● ABOUT THIS EXERCISE
The lines to repeat are those below from the one containing "number of references" down to the one containing "current directory. |", both included; reproduce them exactly and nothing else.

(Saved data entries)
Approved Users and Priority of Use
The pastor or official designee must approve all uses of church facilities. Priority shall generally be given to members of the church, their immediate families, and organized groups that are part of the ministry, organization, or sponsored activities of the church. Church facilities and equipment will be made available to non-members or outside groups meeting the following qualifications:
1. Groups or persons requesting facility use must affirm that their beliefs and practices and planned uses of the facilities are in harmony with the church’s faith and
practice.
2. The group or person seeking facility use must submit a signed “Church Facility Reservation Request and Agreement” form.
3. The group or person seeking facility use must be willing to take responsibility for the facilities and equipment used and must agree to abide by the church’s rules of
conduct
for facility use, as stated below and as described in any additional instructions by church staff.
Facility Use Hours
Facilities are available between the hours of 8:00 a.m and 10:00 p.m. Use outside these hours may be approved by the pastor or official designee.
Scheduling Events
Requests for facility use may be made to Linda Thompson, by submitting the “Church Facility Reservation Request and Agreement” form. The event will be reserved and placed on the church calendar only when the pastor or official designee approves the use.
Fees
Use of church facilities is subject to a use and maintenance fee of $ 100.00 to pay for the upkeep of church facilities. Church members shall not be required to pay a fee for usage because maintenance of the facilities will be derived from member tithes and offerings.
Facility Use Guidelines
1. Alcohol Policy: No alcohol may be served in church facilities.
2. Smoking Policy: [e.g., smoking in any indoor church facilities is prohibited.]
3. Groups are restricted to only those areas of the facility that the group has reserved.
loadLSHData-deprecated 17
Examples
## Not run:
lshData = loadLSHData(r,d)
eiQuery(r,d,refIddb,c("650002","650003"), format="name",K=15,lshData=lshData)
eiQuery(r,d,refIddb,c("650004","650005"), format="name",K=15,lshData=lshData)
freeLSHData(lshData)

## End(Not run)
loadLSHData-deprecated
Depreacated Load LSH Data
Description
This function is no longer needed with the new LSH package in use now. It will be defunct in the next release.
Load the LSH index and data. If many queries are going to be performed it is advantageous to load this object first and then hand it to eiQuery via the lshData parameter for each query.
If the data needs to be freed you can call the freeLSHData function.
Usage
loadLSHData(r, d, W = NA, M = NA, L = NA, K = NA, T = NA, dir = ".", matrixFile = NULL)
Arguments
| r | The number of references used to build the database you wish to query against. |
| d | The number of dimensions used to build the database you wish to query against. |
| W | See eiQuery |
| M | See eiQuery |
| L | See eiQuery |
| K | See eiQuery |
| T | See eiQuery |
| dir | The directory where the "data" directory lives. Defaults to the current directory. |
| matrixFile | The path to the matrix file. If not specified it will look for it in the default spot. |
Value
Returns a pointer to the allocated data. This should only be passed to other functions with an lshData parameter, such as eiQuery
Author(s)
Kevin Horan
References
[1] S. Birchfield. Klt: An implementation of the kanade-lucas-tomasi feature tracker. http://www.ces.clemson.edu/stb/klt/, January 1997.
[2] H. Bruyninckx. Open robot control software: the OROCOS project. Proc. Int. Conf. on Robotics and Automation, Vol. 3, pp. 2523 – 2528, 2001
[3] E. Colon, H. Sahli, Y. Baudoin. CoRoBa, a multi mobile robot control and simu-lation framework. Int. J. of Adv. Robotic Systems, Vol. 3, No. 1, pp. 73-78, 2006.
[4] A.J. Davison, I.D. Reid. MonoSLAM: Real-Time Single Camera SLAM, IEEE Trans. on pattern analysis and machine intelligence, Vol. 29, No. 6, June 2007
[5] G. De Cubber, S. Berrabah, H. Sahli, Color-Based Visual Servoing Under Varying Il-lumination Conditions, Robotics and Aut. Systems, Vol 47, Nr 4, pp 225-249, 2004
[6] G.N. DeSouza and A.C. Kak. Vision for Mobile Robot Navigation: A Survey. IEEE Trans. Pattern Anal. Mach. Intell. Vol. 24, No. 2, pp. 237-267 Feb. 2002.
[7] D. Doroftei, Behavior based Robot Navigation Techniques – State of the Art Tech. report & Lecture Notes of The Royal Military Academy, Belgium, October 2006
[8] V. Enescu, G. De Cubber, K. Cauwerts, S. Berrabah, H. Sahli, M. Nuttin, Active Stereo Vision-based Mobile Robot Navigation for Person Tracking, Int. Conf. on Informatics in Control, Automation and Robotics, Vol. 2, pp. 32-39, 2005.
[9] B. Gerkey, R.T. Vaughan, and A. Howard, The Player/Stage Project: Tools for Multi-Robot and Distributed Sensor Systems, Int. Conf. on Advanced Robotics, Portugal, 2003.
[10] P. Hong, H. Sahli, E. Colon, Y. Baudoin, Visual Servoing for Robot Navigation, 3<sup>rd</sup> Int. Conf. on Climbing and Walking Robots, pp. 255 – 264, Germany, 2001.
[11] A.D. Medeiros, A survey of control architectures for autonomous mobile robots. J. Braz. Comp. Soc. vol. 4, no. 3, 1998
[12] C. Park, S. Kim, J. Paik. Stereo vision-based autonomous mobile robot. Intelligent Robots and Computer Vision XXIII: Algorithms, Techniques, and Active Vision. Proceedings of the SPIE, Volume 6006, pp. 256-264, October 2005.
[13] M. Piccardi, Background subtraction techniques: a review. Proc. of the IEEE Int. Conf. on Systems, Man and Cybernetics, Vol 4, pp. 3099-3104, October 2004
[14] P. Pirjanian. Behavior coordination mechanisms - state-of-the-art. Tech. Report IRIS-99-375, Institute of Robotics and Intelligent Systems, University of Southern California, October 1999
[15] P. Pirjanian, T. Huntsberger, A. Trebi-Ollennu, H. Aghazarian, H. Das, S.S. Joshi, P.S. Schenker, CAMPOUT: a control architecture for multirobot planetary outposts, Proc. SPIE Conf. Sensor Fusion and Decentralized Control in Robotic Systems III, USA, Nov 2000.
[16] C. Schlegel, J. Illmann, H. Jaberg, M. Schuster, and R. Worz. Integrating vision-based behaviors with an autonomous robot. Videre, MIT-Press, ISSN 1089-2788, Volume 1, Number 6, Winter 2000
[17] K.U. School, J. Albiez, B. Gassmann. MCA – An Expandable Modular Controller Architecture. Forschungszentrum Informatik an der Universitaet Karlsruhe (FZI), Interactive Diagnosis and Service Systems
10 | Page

● EXERCISE ANSWER
| r | The number of references used to build the database you wish to query against. |
| d | The number of dimensions used to build the database you wish to query against. |
| W | See eiQuery |
| M | See eiQuery |
| L | See eiQuery |
| K | See eiQuery |
| T | See eiQuery |
| dir | The directory where the "data" directory lives. Defaults to the current directory. |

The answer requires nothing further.